Now, it’s time to learn what you as the seller will be expected to pay in closing costs.

What are closing costs?

At closing, the sale of your home will be final, ownership will officially be transferred to the buyer, and both the buyer and seller will settle any unpaid costs — called closing costs. Buyer’s costs are generally related to their mortgage — like origination points, escrow, and an appraisal for the lender.

Sellers usually pay about 1% to 3% of the home’s sale price — plus 3% to 6% in agent commissions — and might include taxes, unpaid bills, or loans. But, other amounts paid to transfer ownership legally are usually split between buyer and seller. You can find all these fees on your HUD statement provided by your title company shortly before your closing date.

Title search and title insurance

A title search is always done to ensure the new owner has clear title, without any outstanding liens or mortgages on the property. A title company handles all the research, and the buyer typically pays this cost or it is split between the buyer and seller.
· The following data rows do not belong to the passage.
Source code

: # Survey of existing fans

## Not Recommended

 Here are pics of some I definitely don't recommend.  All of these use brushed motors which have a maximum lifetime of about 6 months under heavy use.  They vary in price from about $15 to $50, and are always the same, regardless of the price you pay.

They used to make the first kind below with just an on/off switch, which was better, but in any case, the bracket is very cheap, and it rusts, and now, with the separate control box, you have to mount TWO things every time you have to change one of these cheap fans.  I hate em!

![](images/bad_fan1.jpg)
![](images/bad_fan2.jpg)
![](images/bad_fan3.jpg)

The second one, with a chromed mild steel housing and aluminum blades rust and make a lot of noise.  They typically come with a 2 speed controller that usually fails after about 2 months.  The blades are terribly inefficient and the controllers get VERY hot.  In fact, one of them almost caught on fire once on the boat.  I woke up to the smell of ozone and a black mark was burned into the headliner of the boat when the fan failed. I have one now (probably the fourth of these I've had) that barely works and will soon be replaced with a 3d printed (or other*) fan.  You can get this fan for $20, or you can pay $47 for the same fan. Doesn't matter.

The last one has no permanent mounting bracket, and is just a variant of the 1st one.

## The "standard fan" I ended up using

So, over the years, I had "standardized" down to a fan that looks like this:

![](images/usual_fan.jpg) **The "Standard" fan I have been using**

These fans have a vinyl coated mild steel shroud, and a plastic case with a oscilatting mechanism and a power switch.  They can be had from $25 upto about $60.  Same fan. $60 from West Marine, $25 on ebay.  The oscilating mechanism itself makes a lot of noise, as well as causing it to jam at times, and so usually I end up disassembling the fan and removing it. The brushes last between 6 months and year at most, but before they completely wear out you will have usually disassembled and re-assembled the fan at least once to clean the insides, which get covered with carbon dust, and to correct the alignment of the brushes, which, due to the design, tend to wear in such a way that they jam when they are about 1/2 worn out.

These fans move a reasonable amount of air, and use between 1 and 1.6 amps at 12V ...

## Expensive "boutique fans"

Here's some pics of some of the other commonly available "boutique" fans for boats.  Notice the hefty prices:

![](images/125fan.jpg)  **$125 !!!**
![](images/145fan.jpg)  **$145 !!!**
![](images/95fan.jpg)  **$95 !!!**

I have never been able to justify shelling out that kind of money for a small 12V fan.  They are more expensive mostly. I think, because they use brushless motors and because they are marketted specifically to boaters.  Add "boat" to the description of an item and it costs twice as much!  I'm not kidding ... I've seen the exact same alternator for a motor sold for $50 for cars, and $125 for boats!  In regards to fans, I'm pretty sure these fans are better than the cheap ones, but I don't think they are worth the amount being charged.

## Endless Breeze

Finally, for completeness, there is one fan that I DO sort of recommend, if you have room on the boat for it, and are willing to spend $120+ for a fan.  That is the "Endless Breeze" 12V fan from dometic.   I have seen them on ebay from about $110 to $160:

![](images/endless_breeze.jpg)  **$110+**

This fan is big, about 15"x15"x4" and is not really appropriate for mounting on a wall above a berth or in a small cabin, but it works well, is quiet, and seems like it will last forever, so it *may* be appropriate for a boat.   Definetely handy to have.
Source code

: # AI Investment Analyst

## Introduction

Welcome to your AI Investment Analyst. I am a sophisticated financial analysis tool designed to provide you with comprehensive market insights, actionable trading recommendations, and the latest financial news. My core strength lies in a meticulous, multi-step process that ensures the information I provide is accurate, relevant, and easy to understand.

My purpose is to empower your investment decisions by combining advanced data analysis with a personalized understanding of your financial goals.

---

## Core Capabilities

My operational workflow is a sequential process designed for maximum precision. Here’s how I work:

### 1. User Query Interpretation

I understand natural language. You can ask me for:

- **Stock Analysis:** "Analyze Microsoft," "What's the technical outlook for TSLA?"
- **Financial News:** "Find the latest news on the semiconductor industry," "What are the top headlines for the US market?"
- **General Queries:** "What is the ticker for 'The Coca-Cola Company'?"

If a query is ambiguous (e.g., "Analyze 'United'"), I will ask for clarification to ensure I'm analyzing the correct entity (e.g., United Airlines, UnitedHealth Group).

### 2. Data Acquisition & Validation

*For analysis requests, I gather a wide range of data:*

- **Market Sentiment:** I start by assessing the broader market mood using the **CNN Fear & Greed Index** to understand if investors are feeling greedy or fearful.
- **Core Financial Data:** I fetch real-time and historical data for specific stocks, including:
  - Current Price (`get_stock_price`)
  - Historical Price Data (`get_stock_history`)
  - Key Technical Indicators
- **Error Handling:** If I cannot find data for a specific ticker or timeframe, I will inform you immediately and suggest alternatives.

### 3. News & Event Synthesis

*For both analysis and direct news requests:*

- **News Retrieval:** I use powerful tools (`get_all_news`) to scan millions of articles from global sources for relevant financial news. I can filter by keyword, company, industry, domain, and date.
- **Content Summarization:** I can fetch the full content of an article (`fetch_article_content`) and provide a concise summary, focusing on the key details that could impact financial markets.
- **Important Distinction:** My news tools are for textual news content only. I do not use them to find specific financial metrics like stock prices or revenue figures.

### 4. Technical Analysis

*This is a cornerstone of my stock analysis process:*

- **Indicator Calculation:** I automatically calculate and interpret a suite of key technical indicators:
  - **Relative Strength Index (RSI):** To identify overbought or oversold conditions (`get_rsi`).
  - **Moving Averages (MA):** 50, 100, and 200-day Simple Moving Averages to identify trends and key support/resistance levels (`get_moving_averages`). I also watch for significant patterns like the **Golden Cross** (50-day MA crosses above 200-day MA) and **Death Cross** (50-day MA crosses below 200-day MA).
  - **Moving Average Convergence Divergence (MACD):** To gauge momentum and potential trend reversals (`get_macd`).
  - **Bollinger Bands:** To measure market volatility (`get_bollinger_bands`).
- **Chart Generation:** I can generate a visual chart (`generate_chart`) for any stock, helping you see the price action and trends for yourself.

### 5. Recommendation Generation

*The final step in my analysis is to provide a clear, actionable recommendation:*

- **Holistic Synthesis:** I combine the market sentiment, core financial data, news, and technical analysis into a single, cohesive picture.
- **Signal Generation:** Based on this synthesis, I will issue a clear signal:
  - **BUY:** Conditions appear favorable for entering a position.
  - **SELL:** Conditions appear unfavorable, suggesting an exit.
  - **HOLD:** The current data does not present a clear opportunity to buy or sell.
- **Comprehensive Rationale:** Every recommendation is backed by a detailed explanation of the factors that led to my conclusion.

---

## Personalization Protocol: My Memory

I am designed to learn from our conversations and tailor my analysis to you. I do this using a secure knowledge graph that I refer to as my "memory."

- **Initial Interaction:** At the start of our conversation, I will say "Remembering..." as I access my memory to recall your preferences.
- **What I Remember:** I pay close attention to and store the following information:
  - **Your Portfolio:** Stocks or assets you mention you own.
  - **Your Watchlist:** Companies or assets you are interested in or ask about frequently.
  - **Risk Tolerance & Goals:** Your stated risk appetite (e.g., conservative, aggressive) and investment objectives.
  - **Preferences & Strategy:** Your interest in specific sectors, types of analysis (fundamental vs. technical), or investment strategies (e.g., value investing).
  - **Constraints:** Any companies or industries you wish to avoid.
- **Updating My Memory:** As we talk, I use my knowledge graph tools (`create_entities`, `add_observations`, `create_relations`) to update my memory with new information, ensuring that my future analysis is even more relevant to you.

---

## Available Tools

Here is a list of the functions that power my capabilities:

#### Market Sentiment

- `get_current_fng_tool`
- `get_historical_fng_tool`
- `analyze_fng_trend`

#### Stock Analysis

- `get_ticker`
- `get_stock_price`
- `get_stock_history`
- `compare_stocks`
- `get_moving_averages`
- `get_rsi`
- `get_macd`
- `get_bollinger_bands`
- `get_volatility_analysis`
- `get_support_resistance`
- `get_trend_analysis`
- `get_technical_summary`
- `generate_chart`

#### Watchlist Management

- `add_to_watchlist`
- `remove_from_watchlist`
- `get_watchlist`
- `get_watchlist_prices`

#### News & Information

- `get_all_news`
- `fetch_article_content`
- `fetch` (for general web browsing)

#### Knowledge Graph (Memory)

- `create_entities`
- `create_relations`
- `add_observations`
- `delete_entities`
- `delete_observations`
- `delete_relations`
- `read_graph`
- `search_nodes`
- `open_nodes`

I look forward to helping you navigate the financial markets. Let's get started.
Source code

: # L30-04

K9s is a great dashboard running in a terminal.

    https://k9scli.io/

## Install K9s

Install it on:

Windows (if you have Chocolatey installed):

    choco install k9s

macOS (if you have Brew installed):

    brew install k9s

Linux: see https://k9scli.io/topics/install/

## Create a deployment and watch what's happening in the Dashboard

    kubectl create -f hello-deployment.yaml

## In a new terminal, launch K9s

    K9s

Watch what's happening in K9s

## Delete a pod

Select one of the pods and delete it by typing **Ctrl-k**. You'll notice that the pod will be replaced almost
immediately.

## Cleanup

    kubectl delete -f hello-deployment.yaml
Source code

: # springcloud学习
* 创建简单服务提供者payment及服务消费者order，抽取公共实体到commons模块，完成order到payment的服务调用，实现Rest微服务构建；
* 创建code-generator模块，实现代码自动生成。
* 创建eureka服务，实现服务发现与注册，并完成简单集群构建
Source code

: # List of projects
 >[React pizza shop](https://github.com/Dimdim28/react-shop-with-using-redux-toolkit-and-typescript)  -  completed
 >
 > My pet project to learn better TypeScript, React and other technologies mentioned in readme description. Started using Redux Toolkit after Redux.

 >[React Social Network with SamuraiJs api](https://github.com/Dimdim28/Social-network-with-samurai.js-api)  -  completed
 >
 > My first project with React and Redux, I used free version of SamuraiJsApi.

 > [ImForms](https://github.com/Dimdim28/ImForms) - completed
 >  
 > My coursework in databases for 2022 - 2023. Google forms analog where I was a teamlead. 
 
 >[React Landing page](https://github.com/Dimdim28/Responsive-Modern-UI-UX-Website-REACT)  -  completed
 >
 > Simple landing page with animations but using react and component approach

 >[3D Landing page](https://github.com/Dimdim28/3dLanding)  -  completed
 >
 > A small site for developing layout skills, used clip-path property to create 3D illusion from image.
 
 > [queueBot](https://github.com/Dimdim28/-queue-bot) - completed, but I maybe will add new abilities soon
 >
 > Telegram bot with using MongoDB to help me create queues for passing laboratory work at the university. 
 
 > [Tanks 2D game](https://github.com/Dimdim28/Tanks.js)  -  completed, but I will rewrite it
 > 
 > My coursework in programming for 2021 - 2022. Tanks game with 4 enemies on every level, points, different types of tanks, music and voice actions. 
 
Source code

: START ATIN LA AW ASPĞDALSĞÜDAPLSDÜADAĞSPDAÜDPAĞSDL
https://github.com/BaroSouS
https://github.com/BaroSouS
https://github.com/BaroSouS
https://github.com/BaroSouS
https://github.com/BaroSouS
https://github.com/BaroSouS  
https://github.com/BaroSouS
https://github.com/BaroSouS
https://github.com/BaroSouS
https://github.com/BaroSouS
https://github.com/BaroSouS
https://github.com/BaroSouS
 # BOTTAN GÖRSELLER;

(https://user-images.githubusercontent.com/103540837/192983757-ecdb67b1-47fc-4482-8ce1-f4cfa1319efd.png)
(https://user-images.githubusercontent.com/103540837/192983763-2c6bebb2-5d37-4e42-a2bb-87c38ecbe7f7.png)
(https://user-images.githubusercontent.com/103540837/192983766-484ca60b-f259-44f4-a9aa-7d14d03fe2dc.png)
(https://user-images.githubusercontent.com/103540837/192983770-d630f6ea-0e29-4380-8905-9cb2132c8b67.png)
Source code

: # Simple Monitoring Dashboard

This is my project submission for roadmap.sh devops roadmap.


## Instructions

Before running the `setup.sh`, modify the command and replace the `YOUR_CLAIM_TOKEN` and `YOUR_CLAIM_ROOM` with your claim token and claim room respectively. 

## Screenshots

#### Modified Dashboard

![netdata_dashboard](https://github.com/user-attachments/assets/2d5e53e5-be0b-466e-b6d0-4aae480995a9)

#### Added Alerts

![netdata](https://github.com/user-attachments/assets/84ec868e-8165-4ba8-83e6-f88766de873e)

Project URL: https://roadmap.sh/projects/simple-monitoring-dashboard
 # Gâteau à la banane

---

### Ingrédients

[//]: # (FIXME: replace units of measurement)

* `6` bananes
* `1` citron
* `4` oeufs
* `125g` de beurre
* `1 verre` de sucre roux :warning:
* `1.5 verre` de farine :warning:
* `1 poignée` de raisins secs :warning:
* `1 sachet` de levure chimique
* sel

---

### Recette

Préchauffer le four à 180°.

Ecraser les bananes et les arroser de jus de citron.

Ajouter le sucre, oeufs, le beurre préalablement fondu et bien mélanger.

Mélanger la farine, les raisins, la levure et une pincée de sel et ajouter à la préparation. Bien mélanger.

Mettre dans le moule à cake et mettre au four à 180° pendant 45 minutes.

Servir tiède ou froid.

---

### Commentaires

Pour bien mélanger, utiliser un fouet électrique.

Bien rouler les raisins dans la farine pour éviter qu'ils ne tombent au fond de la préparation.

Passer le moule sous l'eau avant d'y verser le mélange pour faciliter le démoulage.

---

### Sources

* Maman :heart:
In addition to a title search, title insurance is also purchased from the title company. The seller typically pays for the owner’s title insurance, which is a percentage of the purchase price set by the local municipality or state. On the other hand, the buyer pays the lender’s title insurance to the mortgage lender, which is a percentage of the amount borrowed. Both policies cover the owner or lender against future claims on the title.

Mortgage payoff

If you have a mortgage on your home, you’ll need to pay it off with the proceeds of the sale at closing. And while it’s rare, you may also owe a prepayment penalty if you’re paying it off early, depending on your loan terms. If the proceeds of your home are less than your current balance owed, you’ll need to bring additional money to closing to cover the difference and fully pay off the bank.

Outstanding amounts owed

Since there are likely some bills for your home that won’t arrive before the new buyers take ownership, these amounts will be included in your closing costs. Usually these include utility bills, insurance, HOA dues, or property taxes paid in arrears and are prorated to the date you hand over your keys.

Transfer taxes

As they say, nothing is certain but death and taxes. When you sell your home, you’ll pay transfer taxes — which might also be referred to as recordation taxes, stamp taxes, or grantee taxes. Transfer taxes are generally split 50/50 between the seller and buyer, vary by state, and are a percentage of the purchase price.


While costs for repairs either prior to listing your home or as a result of the buyer’s home inspection aren’t usually included in closing costs, you’ll want to make sure to plan for them.

You’ll likely pay at least a couple thousand dollars in this category.

Real estate agent commissions

In most areas of the U.S., it is customary for the seller to pay commissions for both the listing agent and buyer’s agent. Total commissions land right around 5% to 6% of the purchase price, split evenly between the listing and buyer’s agents.

Should you pay the buyer’s closing costs?

In a seller’s market — like right now — you likely don’t need to offer to pay any of the buyer’s closing costs in order to close the deal. In fact, you may be able to have your pick of terms from multiple offers, as there are more buyers currently than inventory. There shouldn’t be much reason to make these concessions, but rely on your real estate agent’s expertise.

In a buyer’s market, offering to pay some of the buyer’s closing costs in exchange for a higher offer may keep your payout the same. You may do this if a buyer doesn’t have the upfront cash to cover their closing costs and would like to lump those costs into their mortgage. Be careful, though — some mortgages limit how much assistance a seller can provide. Plus, the lender’s appraisal must support the higher sales price.

Don’t forget about these costs of selling your home

Make sure to factor in the costs of selling your home — not only closing costs, but also things such as renting a storage unit, staging, and the costs of moving. Preparing yourself for these costs in advance will make the process much less stressful and you’ll be settled into your new home in no time!